» What is expected
"22 ago 2018" appears in one line of the records below. Output that line and each one after it, exactly, through the last line.

════════════════════

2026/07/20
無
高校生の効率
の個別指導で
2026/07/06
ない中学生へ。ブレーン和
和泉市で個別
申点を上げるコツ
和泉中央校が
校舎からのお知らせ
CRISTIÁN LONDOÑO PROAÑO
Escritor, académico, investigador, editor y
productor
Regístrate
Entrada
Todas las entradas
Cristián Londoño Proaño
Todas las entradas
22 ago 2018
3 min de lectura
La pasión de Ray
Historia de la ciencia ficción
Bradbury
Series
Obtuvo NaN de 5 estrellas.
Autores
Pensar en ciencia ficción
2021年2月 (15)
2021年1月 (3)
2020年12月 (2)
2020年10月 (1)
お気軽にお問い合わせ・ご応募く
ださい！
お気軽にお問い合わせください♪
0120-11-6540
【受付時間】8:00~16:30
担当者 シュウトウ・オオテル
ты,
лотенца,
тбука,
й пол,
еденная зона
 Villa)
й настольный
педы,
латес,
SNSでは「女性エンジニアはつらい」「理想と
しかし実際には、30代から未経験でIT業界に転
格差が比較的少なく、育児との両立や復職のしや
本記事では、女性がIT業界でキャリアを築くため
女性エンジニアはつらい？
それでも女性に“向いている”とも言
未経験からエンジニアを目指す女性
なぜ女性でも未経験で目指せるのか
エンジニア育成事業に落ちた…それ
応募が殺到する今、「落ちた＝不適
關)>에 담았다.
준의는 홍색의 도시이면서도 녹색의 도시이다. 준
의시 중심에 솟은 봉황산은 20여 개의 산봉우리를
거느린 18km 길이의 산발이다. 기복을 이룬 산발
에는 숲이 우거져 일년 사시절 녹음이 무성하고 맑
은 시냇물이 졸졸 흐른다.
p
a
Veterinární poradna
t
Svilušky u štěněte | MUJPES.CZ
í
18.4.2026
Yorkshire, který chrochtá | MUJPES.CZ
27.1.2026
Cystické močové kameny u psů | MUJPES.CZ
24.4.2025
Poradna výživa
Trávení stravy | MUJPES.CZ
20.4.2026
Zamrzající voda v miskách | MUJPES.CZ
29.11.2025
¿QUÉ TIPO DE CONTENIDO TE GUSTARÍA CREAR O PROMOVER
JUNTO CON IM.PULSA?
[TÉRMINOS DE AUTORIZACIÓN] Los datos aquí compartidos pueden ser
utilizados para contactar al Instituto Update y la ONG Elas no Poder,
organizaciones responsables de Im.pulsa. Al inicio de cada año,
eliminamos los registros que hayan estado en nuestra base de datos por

════════════════════

» Solution to the problem
22 ago 2018
3 min de lectura
La pasión de Ray
Historia de la ciencia ficción
Bradbury
Series
Obtuvo NaN de 5 estrellas.
Autores
Pensar en ciencia ficción
2021年2月 (15)
2021年1月 (3)
2020年12月 (2)
2020年10月 (1)
お気軽にお問い合わせ・ご応募く
ださい！
お気軽にお問い合わせください♪
0120-11-6540
【受付時間】8:00~16:30
担当者 シュウトウ・オオテル
ты,
лотенца,
тбука,
й пол,
еденная зона
 Villa)
й настольный
педы,
латес,
SNSでは「女性エンジニアはつらい」「理想と
しかし実際には、30代から未経験でIT業界に転
格差が比較的少なく、育児との両立や復職のしや
本記事では、女性がIT業界でキャリアを築くため
女性エンジニアはつらい？
それでも女性に“向いている”とも言
未経験からエンジニアを目指す女性
なぜ女性でも未経験で目指せるのか
エンジニア育成事業に落ちた…それ
応募が殺到する今、「落ちた＝不適
關)>에 담았다.
준의는 홍색의 도시이면서도 녹색의 도시이다. 준
의시 중심에 솟은 봉황산은 20여 개의 산봉우리를
거느린 18km 길이의 산발이다. 기복을 이룬 산발
에는 숲이 우거져 일년 사시절 녹음이 무성하고 맑
은 시냇물이 졸졸 흐른다.
p
a
Veterinární poradna
t
Svilušky u štěněte | MUJPES.CZ
í
18.4.2026
Yorkshire, který chrochtá | MUJPES.CZ
27.1.2026
Cystické močové kameny u psů | MUJPES.CZ
24.4.2025
Poradna výživa
Trávení stravy | MUJPES.CZ
20.4.2026
Zamrzající voda v miskách | MUJPES.CZ
29.11.2025
¿QUÉ TIPO DE CONTENIDO TE GUSTARÍA CREAR O PROMOVER
JUNTO CON IM.PULSA?
[TÉRMINOS DE AUTORIZACIÓN] Los datos aquí compartidos pueden ser
utilizados para contactar al Instituto Update y la ONG Elas no Poder,
organizaciones responsables de Im.pulsa. Al inicio de cada año,
eliminamos los registros que hayan estado en nuestra base de datos por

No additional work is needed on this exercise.